British holiday operator Thomas Cook said a £45m sale helped it reach a target for disposals ahead of schedule as it reported a narrowing seasonal loss, giving it further confidence in its turnaround plan.
              
The company also said that summer bookings were developing in line with its expectations.

Bookings for summer holidays are a closely-watched metric as they generate the bulk of the firm's earnings.
              
The tour operator is half-way into a three-year cost-cutting plan to turn the company around by slashing jobs, shutting branches and selling parts of its business.

Last month, the company said it was closing its Dublin office and winding down its summer sun holiday charter business from Ireland, in favour of a more personalised holiday service offered exclusively online. The firm had an Irish workforce of 44.
              
The agreed sale of Gold Medal, a distributor of scheduled flights, hotels and car hire, today to a unit of the Emirates Group for £45m, brought disposal proceeds to £125m, the company said.

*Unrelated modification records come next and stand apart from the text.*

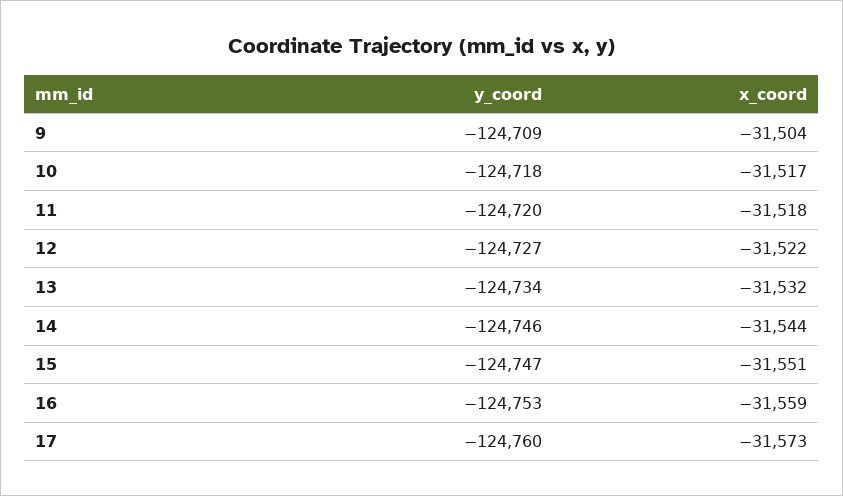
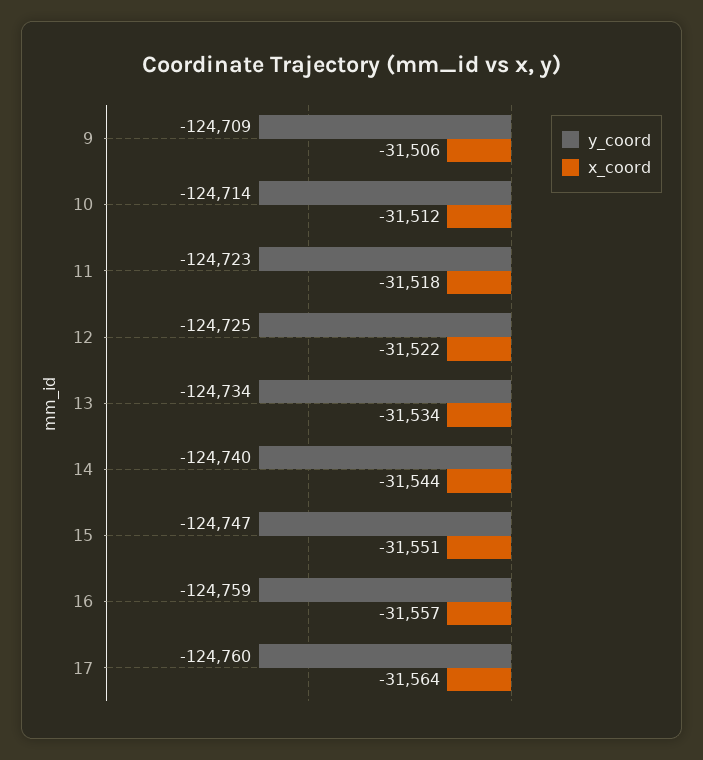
x_coord, 9: -31504 -> -31506
y_coord, 10: -124718 -> -124714
x_coord, 10: -31517 -> -31512
y_coord, 11: -124720 -> -124723
y_coord, 12: -124727 -> -124725
x_coord, 13: -31532 -> -31534
y_coord, 14: -124746 -> -124740
y_coord, 16: -124753 -> -124759
x_coord, 16: -31559 -> -31557
x_coord, 17: -31573 -> -31564

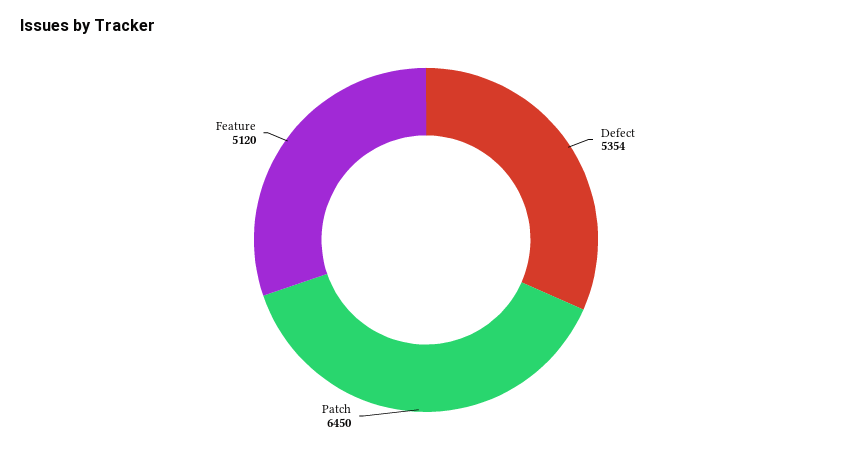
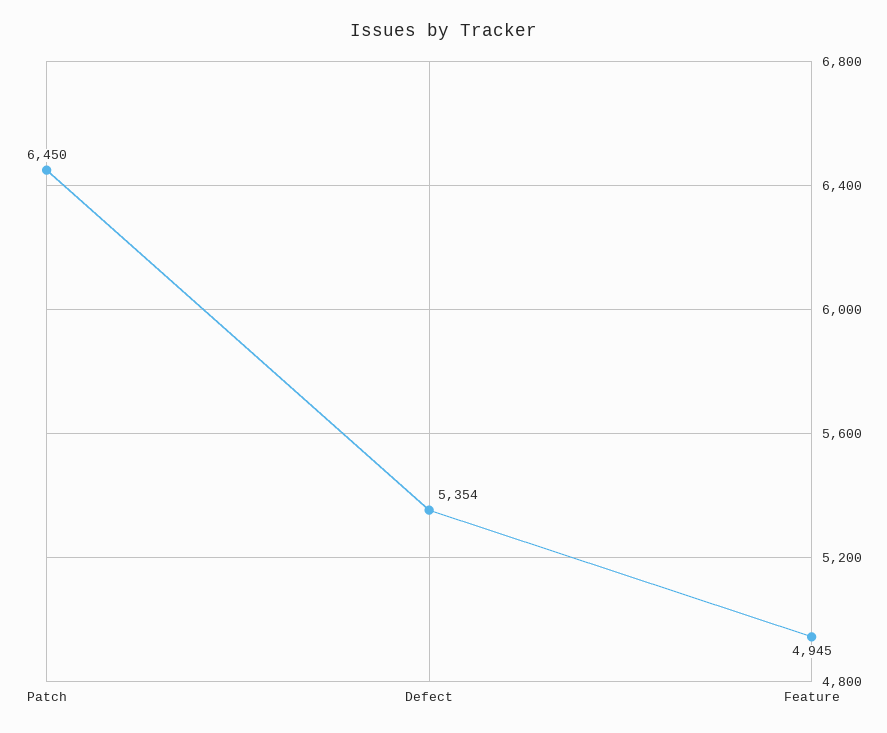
Feature: 5120 -> 4945

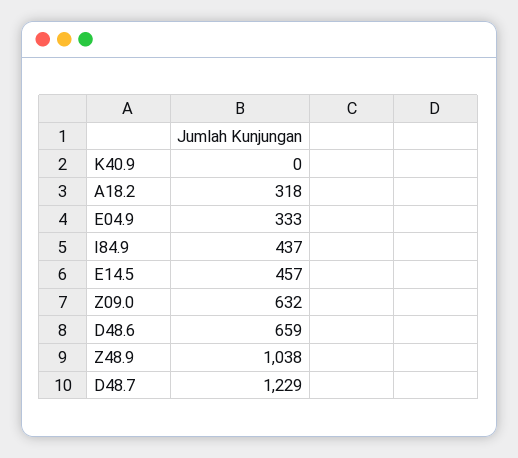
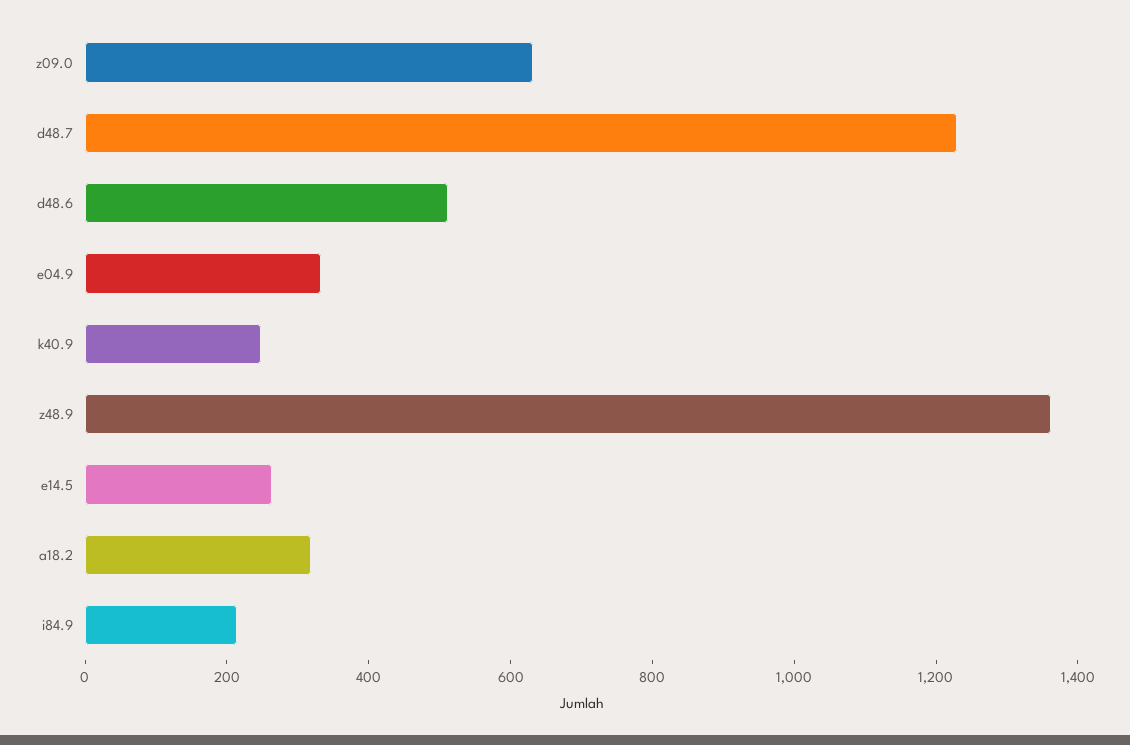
K40.9: 0 -> 250
I84.9: 437 -> 200
E14.5: 457 -> 250
D48.6: 659 -> 500
Z48.9: 1038 -> 1350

It had set a target for earning between £100-150m from divestments by the end of 2015.
              
The world's oldest travel group, whose history dates back 173-years, posted an underlying operating loss of £56m in the three months to the end of December, a 15% improvement on the corresponding year earlier period.
              
"Our first quarter results, new product revenue growth, web integration, cost out and profit improvement programmes give us confidence of achieving our targets and delivering even more value in the years to come," chief executive Harriet Green said in a statement.
              
Thomas Cook announced plans last November to cut costs by £440m by 2015 - 10% more than previously expected - and to deliver a further £440m of savings by 2018, partially through a move to sell more holidays online.
              
Green joined less than two years ago, after the company was brought to its knees in 2011 from the combined impact of the euro zone debt crisis, high fuel costs and political turmoil in holiday destinations Egypt and Tunisia.